What the task asks
Looking through the records below, please work out how many lines contain "rectangle". Give only that number.

⁂

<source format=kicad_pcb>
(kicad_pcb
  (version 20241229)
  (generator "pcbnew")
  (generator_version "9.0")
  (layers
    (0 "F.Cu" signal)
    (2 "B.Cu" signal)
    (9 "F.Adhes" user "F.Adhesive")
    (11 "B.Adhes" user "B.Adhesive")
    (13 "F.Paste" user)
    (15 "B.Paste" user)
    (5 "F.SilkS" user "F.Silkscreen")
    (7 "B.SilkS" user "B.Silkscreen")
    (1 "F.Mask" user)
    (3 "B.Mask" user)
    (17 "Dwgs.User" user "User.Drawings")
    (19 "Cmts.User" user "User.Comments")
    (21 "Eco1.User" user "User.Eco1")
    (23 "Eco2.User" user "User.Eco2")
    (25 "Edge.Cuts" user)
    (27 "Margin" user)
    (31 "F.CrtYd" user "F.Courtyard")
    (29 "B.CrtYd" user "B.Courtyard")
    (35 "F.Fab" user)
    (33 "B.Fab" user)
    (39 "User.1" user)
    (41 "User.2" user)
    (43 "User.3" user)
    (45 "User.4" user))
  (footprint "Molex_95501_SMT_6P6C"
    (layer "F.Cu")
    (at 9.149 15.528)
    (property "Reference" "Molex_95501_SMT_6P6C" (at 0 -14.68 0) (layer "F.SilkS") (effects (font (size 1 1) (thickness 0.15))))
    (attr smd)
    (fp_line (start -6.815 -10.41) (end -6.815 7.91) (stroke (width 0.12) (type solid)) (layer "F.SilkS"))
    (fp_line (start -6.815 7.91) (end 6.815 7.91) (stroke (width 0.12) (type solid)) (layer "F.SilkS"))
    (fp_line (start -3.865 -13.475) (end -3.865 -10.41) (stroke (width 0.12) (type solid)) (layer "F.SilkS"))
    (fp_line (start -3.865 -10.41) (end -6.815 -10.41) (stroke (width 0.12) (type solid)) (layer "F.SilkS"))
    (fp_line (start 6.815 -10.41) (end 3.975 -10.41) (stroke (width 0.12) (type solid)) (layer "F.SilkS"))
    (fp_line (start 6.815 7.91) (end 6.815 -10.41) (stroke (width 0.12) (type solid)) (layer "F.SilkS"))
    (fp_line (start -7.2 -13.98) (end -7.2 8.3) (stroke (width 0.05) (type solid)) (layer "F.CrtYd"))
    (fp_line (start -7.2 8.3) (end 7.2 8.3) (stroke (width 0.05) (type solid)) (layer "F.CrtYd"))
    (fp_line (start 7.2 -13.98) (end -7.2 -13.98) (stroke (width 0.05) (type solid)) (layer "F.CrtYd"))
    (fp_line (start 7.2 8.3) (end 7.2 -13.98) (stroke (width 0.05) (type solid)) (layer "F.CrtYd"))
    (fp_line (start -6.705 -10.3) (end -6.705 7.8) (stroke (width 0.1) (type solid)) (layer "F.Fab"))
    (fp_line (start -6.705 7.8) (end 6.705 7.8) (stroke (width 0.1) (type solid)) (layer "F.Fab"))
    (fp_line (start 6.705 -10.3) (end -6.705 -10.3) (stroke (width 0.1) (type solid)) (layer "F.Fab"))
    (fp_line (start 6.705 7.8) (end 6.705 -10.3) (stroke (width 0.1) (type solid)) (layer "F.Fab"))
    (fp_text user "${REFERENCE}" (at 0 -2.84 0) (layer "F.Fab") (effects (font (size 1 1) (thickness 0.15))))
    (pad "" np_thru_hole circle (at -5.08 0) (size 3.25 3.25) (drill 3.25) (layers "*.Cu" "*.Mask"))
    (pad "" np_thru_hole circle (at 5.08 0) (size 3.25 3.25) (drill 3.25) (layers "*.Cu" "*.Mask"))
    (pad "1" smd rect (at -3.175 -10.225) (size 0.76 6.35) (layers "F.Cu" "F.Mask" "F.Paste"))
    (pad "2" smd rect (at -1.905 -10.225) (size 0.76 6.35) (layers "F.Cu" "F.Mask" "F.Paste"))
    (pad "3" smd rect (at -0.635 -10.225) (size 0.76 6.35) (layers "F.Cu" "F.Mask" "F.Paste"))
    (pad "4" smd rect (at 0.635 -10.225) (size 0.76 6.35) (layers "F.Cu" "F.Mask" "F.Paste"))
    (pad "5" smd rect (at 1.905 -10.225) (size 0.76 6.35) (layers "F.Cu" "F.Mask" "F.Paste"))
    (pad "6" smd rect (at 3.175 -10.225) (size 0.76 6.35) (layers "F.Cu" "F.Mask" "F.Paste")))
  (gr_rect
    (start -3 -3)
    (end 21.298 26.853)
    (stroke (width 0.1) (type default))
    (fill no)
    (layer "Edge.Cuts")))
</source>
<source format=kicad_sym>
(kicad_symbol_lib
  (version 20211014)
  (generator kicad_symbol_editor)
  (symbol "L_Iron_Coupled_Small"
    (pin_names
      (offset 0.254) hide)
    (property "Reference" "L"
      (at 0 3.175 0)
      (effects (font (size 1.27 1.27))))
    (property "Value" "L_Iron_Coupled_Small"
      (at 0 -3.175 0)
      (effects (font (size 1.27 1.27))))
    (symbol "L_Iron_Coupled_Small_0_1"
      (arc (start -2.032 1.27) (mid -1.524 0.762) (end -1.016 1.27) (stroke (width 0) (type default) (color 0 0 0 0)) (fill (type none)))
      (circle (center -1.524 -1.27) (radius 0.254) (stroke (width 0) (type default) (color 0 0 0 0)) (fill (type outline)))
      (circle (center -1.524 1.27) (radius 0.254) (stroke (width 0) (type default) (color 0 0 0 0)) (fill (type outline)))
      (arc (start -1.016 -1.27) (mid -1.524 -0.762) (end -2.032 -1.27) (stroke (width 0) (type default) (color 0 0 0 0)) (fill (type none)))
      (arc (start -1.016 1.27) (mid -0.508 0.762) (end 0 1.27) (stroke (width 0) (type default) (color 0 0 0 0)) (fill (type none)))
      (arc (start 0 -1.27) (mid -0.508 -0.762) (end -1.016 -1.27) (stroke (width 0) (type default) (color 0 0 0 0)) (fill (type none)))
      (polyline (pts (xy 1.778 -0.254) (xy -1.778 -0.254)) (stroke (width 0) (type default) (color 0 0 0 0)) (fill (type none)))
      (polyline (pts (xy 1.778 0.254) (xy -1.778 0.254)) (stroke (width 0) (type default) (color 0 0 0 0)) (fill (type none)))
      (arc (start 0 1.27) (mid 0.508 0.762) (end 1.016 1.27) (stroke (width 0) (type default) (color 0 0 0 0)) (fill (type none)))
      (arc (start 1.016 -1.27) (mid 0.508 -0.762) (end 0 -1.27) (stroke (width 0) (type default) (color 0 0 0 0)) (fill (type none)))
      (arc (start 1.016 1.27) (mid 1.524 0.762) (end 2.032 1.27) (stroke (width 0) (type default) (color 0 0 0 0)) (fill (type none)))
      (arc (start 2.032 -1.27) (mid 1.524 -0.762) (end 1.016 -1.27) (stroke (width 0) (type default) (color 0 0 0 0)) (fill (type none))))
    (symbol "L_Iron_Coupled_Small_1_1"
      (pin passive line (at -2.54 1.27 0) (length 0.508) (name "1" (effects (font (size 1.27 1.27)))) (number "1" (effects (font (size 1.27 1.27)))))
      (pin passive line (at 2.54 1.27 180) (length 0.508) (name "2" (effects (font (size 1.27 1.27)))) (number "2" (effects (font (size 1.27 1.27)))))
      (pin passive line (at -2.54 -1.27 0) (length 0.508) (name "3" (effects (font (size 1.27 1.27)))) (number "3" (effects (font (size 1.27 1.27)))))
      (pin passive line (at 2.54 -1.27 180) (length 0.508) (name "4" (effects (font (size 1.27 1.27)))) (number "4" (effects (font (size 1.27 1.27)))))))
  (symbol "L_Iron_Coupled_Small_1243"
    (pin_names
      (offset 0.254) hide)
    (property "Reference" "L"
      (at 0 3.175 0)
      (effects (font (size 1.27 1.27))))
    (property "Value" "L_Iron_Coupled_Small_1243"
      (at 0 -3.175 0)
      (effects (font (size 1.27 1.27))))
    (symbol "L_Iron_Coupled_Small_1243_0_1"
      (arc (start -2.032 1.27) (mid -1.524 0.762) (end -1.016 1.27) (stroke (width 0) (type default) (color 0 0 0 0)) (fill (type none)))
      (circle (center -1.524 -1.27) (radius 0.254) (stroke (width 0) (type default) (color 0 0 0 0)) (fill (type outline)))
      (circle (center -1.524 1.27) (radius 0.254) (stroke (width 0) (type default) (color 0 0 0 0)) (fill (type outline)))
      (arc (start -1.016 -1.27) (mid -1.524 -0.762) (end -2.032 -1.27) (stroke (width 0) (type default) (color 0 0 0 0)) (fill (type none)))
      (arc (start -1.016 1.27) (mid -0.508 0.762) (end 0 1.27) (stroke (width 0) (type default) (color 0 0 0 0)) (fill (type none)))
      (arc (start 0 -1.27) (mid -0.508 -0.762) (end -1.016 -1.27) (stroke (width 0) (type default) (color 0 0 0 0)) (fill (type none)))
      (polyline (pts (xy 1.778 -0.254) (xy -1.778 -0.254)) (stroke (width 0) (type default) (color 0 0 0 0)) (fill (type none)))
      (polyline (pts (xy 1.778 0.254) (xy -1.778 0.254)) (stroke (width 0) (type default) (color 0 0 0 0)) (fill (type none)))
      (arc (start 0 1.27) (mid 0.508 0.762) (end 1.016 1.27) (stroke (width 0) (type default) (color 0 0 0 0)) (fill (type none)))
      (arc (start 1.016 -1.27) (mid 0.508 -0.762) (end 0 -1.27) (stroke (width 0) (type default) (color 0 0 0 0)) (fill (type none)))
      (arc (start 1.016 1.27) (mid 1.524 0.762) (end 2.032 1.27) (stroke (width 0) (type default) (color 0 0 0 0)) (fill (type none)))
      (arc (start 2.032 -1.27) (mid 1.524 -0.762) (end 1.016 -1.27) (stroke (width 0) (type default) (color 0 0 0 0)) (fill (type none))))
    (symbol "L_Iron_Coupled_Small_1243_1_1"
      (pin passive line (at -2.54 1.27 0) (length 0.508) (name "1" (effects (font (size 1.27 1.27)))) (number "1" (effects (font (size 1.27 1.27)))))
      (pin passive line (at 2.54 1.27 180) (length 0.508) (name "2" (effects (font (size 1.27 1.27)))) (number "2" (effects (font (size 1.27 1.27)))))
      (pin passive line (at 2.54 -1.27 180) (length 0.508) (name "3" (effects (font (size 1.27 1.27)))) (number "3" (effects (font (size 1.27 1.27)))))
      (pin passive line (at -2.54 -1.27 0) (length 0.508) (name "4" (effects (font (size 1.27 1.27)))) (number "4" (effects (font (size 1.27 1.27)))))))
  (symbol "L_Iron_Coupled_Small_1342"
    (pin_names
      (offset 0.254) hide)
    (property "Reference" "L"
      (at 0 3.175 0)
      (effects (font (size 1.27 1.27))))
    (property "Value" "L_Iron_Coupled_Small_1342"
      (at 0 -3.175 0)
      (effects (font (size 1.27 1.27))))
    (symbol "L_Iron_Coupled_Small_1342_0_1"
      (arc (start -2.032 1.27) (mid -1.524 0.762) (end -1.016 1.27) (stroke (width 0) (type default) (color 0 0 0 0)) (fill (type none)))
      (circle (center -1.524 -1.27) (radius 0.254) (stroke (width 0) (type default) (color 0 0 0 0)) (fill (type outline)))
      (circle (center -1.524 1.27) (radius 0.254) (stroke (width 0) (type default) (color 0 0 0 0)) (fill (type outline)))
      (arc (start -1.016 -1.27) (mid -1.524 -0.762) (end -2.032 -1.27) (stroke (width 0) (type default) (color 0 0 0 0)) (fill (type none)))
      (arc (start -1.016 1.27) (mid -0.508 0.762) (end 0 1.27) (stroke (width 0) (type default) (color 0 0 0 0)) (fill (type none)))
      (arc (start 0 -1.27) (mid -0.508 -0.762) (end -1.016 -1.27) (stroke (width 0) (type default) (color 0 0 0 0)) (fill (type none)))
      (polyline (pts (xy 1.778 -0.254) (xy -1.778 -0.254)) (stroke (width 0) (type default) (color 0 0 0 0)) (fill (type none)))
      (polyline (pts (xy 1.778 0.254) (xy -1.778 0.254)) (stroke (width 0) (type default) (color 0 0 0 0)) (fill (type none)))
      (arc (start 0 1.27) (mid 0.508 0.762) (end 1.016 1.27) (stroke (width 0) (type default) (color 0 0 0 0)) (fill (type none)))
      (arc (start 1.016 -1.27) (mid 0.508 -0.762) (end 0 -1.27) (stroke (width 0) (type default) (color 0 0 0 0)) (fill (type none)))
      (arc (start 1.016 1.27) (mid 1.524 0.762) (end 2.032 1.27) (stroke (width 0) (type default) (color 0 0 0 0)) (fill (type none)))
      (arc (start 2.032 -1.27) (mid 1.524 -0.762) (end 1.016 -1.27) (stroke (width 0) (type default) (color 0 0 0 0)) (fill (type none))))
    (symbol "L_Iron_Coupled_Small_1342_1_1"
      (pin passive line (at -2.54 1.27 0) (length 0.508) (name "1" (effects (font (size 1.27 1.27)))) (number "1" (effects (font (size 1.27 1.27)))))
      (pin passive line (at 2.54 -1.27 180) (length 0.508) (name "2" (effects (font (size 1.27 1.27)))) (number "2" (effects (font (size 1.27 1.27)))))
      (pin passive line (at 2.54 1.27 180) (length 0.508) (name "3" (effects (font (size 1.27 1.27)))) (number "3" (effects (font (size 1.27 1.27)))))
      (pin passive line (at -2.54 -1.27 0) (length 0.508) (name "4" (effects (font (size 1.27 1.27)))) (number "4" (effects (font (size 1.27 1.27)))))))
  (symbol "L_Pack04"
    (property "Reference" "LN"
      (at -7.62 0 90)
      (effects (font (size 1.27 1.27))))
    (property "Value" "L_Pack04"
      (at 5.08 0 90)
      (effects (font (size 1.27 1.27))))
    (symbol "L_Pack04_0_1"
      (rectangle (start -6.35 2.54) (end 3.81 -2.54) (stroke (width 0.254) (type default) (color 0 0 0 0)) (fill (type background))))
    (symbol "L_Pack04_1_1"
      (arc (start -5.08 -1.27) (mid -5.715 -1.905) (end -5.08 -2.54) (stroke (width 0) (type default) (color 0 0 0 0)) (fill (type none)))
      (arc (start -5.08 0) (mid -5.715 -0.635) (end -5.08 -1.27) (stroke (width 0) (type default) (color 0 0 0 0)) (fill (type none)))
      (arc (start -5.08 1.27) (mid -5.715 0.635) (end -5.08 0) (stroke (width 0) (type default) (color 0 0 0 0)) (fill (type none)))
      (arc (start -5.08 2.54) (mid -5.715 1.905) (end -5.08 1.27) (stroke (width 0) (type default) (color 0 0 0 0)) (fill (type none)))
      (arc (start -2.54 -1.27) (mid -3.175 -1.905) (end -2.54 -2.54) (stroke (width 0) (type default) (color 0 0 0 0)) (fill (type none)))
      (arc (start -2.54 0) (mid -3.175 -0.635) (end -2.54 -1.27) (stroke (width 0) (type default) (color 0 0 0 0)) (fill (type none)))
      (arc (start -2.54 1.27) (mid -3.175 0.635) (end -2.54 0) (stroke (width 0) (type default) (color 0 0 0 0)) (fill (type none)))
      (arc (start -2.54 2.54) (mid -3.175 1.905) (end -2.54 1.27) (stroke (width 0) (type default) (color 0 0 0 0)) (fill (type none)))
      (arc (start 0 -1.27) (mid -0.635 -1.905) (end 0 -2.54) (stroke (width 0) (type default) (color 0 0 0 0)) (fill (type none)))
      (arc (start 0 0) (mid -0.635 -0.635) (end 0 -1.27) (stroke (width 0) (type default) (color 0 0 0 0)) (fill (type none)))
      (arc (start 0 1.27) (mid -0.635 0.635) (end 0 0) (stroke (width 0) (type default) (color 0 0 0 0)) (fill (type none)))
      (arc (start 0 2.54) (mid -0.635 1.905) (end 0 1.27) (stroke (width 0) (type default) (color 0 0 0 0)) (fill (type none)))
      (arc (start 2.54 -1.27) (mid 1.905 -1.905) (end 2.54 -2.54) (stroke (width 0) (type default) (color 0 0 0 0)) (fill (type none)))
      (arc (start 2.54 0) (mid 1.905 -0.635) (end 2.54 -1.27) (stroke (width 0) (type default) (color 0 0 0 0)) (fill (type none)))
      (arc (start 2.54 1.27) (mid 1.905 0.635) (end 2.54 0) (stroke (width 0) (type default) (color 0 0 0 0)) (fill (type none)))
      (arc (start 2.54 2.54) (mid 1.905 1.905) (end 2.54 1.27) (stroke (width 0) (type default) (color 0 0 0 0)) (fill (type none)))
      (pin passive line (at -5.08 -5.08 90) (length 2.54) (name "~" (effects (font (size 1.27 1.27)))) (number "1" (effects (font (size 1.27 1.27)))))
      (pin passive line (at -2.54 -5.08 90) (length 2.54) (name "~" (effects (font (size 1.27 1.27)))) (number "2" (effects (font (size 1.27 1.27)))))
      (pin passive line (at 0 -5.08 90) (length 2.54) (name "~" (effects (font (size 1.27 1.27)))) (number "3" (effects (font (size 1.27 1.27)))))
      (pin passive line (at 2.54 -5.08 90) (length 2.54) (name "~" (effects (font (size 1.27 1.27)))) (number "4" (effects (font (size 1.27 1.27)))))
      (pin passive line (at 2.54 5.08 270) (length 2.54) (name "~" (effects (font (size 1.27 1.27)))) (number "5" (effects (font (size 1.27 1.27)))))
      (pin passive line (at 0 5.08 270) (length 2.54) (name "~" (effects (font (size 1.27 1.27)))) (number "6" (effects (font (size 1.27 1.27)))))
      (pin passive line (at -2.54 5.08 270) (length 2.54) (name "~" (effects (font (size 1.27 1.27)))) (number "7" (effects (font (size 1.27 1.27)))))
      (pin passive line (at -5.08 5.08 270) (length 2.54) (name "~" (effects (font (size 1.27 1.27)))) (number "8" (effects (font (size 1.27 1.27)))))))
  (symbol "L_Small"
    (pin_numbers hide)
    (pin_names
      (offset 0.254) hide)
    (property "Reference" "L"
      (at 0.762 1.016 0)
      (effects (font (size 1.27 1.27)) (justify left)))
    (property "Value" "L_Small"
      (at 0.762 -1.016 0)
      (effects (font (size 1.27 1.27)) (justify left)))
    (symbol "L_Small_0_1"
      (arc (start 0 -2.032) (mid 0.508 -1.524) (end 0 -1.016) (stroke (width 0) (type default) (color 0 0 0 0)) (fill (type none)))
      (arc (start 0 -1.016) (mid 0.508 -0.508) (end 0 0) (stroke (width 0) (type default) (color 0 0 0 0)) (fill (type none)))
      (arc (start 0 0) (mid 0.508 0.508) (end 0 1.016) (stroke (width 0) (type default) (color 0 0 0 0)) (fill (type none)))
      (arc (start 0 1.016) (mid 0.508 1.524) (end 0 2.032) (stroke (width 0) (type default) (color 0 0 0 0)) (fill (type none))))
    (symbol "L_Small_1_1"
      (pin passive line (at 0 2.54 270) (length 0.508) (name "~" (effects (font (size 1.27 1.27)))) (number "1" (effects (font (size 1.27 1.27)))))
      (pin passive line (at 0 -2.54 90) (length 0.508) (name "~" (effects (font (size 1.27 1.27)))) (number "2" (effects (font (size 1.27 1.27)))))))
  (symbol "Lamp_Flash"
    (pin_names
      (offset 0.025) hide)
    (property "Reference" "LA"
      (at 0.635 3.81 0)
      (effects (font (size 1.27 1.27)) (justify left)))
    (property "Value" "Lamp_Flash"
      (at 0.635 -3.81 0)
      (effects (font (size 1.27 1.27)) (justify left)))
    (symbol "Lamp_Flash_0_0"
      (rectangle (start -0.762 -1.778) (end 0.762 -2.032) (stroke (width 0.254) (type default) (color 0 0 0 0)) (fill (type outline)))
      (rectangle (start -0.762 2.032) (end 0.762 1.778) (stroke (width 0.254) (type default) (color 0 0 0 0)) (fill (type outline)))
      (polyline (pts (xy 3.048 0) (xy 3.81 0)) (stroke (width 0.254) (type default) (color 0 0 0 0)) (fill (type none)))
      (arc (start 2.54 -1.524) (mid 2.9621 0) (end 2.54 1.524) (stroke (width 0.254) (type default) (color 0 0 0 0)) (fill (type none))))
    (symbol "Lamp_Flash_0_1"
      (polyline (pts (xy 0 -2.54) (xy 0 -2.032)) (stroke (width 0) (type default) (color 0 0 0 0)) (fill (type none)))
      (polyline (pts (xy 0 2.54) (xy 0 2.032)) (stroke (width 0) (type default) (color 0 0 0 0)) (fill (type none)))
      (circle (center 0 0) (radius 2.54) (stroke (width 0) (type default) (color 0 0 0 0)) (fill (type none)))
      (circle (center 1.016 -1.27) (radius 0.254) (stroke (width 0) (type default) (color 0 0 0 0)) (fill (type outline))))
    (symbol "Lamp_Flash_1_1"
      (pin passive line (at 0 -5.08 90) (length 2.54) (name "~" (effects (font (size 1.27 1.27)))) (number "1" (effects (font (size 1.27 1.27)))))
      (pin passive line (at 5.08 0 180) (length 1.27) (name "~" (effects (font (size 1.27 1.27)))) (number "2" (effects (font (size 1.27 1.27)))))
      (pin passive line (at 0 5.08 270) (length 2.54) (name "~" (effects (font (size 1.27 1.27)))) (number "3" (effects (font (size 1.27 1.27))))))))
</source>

⁂

Completed exercise
3